§ **PROBLEM DESCRIPTION**
What comes back must be the data itself, retyped exactly.

§ **RECORDED DATA**
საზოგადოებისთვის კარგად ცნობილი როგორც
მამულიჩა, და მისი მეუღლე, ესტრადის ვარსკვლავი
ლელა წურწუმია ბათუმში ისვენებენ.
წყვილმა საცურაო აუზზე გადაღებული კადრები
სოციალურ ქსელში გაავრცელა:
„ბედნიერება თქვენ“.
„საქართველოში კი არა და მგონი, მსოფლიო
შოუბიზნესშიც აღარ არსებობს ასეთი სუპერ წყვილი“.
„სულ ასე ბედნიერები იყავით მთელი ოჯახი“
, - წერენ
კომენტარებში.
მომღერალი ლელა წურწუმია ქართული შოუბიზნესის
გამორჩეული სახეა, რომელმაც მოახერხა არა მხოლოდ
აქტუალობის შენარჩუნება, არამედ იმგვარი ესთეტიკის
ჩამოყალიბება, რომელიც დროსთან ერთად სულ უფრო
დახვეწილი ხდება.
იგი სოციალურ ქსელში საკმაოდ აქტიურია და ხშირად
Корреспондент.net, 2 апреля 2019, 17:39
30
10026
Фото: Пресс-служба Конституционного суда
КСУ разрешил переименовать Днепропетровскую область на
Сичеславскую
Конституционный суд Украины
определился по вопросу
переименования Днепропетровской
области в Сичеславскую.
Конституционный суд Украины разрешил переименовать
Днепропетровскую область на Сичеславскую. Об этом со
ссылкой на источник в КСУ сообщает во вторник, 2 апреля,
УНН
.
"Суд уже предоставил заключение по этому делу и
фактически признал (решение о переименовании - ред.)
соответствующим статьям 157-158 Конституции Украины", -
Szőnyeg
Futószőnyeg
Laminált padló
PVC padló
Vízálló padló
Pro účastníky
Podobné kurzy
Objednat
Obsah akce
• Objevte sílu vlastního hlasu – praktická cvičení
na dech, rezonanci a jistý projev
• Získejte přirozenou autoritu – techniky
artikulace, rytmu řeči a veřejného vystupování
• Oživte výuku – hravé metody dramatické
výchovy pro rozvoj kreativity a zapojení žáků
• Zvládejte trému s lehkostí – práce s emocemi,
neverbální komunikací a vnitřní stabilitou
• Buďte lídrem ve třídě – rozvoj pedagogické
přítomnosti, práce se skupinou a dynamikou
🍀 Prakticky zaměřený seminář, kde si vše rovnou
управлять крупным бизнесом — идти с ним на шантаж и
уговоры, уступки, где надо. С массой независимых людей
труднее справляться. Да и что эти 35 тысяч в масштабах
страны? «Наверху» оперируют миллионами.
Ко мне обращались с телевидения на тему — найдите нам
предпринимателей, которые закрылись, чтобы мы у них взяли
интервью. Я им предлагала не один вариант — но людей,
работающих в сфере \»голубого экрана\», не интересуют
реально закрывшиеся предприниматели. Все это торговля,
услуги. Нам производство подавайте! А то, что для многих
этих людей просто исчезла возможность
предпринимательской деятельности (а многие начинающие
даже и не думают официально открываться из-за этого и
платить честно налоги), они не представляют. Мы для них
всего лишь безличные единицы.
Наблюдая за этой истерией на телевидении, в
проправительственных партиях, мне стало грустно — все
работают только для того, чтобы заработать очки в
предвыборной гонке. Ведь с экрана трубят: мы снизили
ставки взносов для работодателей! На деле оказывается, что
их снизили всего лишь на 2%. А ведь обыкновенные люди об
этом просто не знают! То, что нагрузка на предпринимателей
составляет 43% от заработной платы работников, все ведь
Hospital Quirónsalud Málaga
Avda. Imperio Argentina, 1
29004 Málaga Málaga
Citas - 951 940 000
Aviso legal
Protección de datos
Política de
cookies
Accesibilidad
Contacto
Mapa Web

§ **ANSWER TO THIS EXERCISE**
საზოგადოებისთვის კარგად ცნობილი როგორც
მამულიჩა, და მისი მეუღლე, ესტრადის ვარსკვლავი
ლელა წურწუმია ბათუმში ისვენებენ.
წყვილმა საცურაო აუზზე გადაღებული კადრები
სოციალურ ქსელში გაავრცელა:
„ბედნიერება თქვენ“.
„საქართველოში კი არა და მგონი, მსოფლიო
შოუბიზნესშიც აღარ არსებობს ასეთი სუპერ წყვილი“.
„სულ ასე ბედნიერები იყავით მთელი ოჯახი“
, - წერენ
კომენტარებში.
მომღერალი ლელა წურწუმია ქართული შოუბიზნესის
გამორჩეული სახეა, რომელმაც მოახერხა არა მხოლოდ
აქტუალობის შენარჩუნება, არამედ იმგვარი ესთეტიკის
ჩამოყალიბება, რომელიც დროსთან ერთად სულ უფრო
დახვეწილი ხდება.
იგი სოციალურ ქსელში საკმაოდ აქტიურია და ხშირად
Корреспондент.net, 2 апреля 2019, 17:39
30
10026
Фото: Пресс-служба Конституционного суда
КСУ разрешил переименовать Днепропетровскую область на
Сичеславскую
Конституционный суд Украины
определился по вопросу
переименования Днепропетровской
области в Сичеславскую.
Конституционный суд Украины разрешил переименовать
Днепропетровскую область на Сичеславскую. Об этом со
ссылкой на источник в КСУ сообщает во вторник, 2 апреля,
УНН
.
"Суд уже предоставил заключение по этому делу и
фактически признал (решение о переименовании - ред.)
соответствующим статьям 157-158 Конституции Украины", -
Szőnyeg
Futószőnyeg
Laminált padló
PVC padló
Vízálló padló
Pro účastníky
Podobné kurzy
Objednat
Obsah akce
• Objevte sílu vlastního hlasu – praktická cvičení
na dech, rezonanci a jistý projev
• Získejte přirozenou autoritu – techniky
artikulace, rytmu řeči a veřejného vystupování
• Oživte výuku – hravé metody dramatické
výchovy pro rozvoj kreativity a zapojení žáků
• Zvládejte trému s lehkostí – práce s emocemi,
neverbální komunikací a vnitřní stabilitou
• Buďte lídrem ve třídě – rozvoj pedagogické
přítomnosti, práce se skupinou a dynamikou
🍀 Prakticky zaměřený seminář, kde si vše rovnou
управлять крупным бизнесом — идти с ним на шантаж и
уговоры, уступки, где надо. С массой независимых людей
труднее справляться. Да и что эти 35 тысяч в масштабах
страны? «Наверху» оперируют миллионами.
Ко мне обращались с телевидения на тему — найдите нам
предпринимателей, которые закрылись, чтобы мы у них взяли
интервью. Я им предлагала не один вариант — но людей,
работающих в сфере \»голубого экрана\», не интересуют
реально закрывшиеся предприниматели. Все это торговля,
услуги. Нам производство подавайте! А то, что для многих
этих людей просто исчезла возможность
предпринимательской деятельности (а многие начинающие
даже и не думают официально открываться из-за этого и
платить честно налоги), они не представляют. Мы для них
всего лишь безличные единицы.
Наблюдая за этой истерией на телевидении, в
проправительственных партиях, мне стало грустно — все
работают только для того, чтобы заработать очки в
предвыборной гонке. Ведь с экрана трубят: мы снизили
ставки взносов для работодателей! На деле оказывается, что
их снизили всего лишь на 2%. А ведь обыкновенные люди об
этом просто не знают! То, что нагрузка на предпринимателей
составляет 43% от заработной платы работников, все ведь
Hospital Quirónsalud Málaga
Avda. Imperio Argentina, 1
29004 Málaga Málaga
Citas - 951 940 000
Aviso legal
Protección de datos
Política de
cookies
Accesibilidad
Contacto
Mapa Web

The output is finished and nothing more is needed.